DATA EXTRACT —
☆ ☆ ☆ ☆

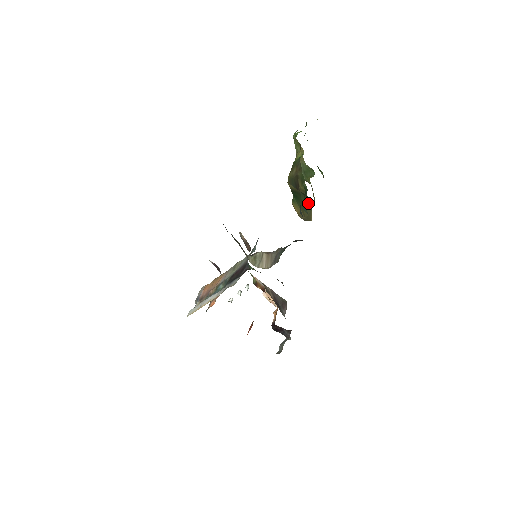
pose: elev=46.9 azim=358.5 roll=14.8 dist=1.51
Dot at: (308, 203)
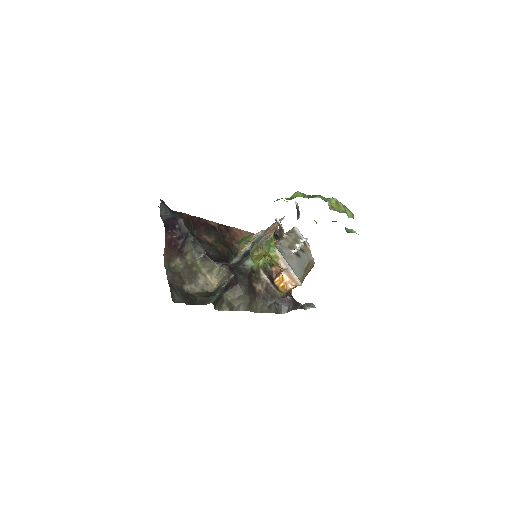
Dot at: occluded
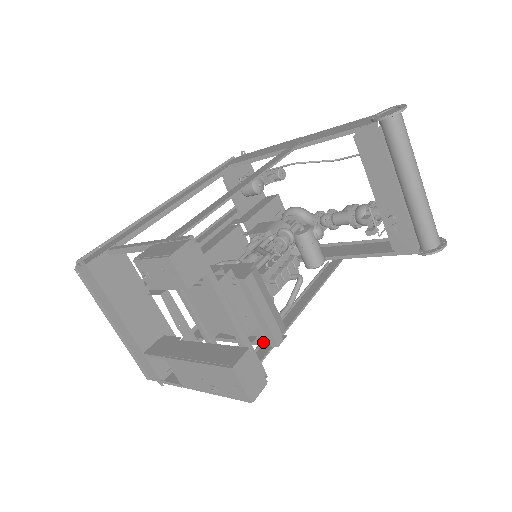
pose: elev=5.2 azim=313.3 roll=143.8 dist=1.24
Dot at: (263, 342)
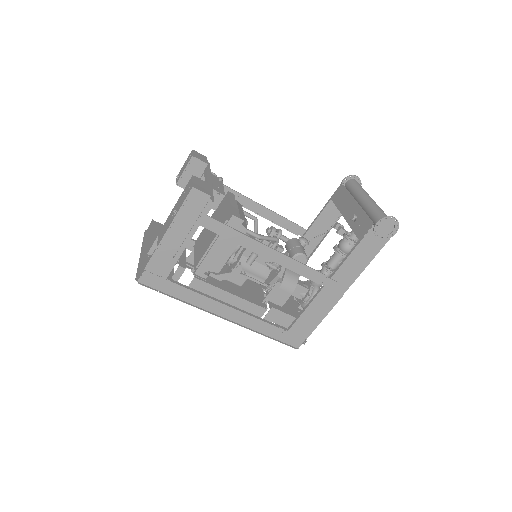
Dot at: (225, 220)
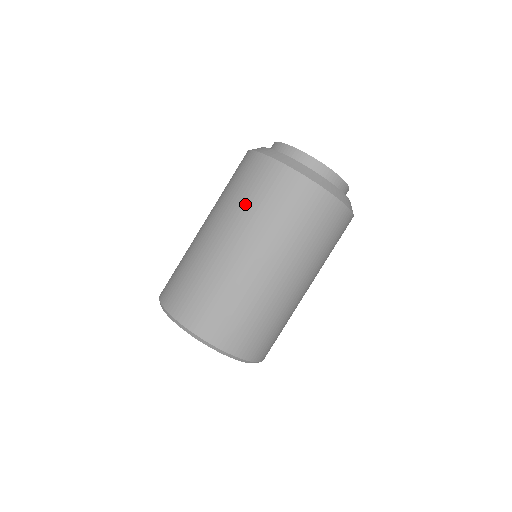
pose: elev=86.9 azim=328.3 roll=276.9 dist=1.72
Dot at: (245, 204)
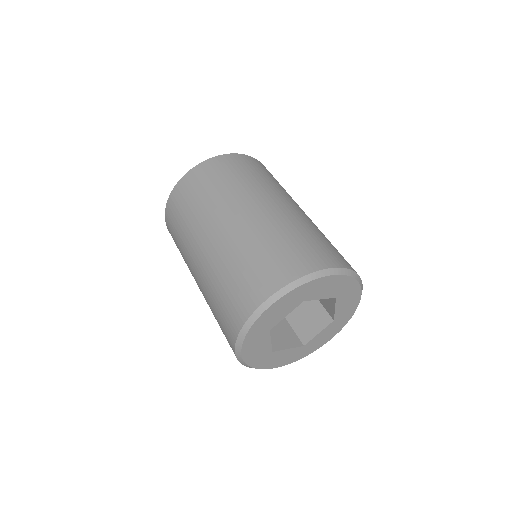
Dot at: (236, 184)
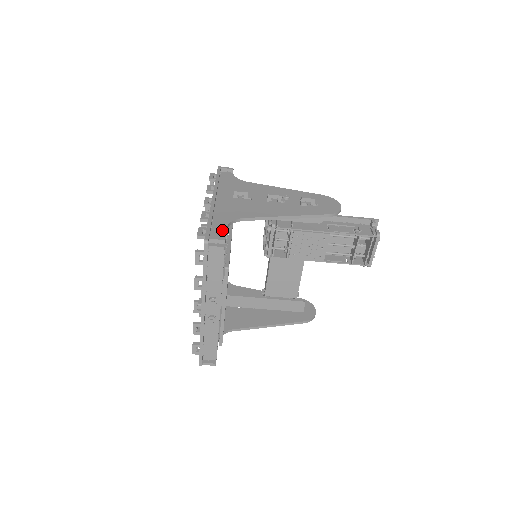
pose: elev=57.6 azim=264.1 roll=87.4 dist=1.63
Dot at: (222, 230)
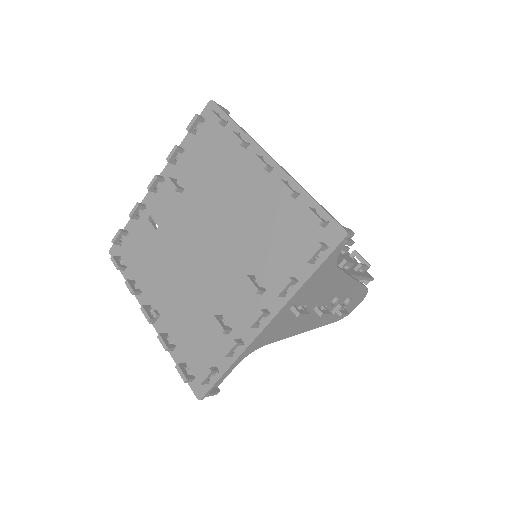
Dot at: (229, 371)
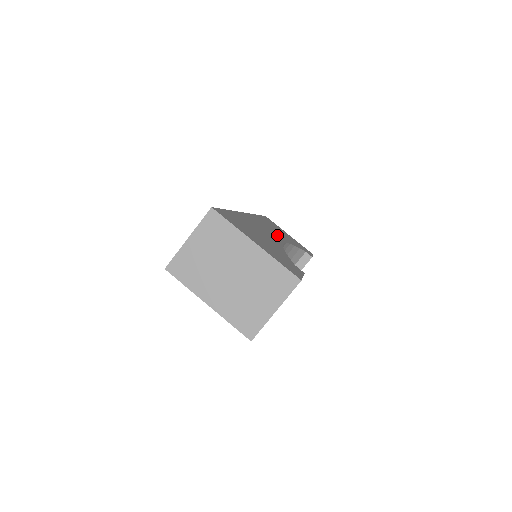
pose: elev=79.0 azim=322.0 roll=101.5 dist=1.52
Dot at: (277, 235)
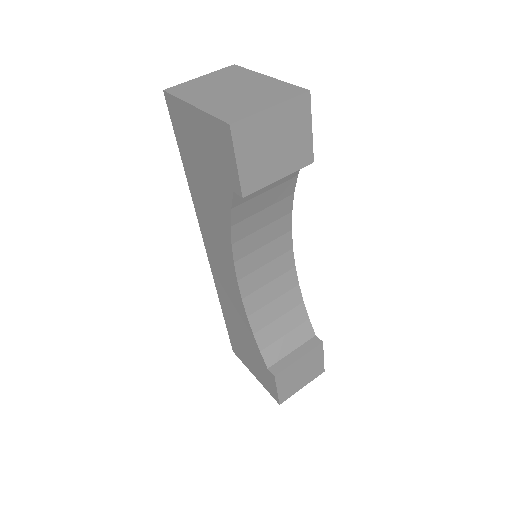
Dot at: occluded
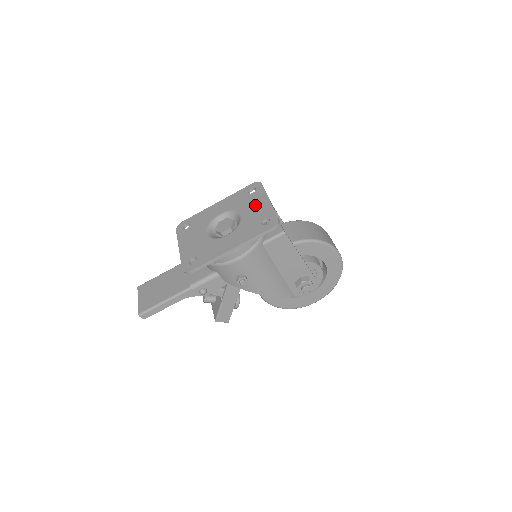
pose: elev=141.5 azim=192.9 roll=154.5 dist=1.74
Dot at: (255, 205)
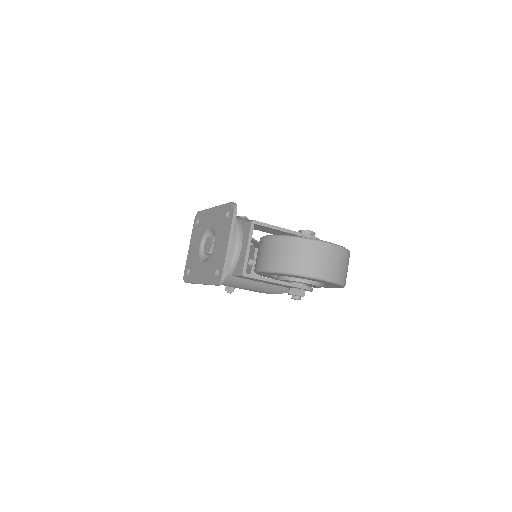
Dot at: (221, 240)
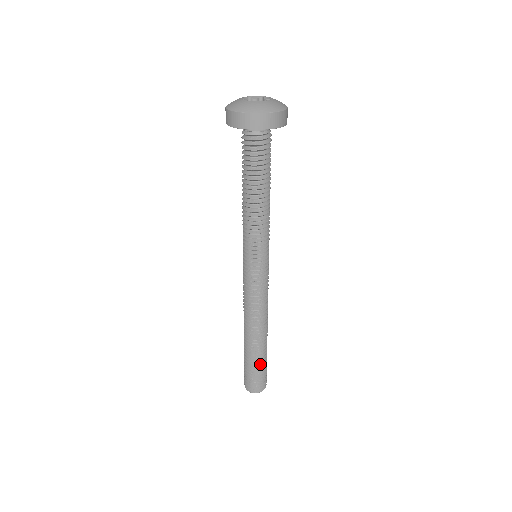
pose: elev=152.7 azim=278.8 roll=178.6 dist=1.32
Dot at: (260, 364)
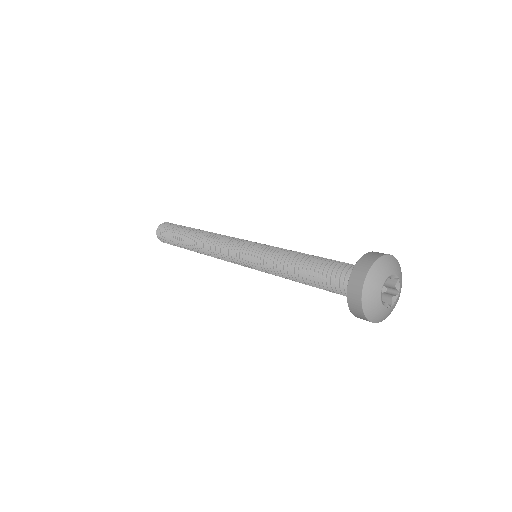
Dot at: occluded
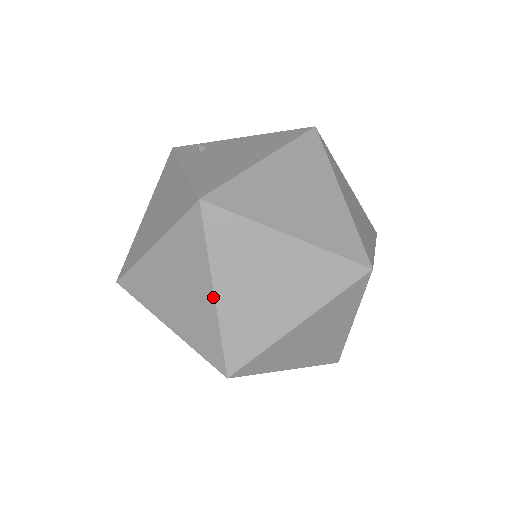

☆ ☆ ☆ ☆

EXERCISE BRIEF —
Copy all the text lines from every item above, character for character, and leave out the pictures.

THE RESULT —
pose: elev=46.9 azim=358.5 roll=14.8 dist=1.51
Dot at: (308, 203)
Dot at: occluded
pose: elev=5.2 azim=313.3 roll=143.8 dist=1.24
Dot at: (263, 342)
Dot at: (225, 220)
pose: elev=86.9 azim=328.3 roll=276.9 dist=1.72
Dot at: (245, 204)
Dot at: (236, 184)
pose: elev=57.6 azim=264.1 roll=87.4 dist=1.63
Dot at: (222, 230)
Dot at: (229, 371)
pose: elev=79.0 azim=322.0 roll=101.5 dist=1.52
Dot at: (277, 235)
Dot at: occluded
pose: elev=141.5 azim=192.9 roll=154.5 dist=1.74
Dot at: (255, 205)
Dot at: (221, 240)
pose: elev=152.7 azim=278.8 roll=178.6 dist=1.32
Dot at: (260, 364)
Dot at: occluded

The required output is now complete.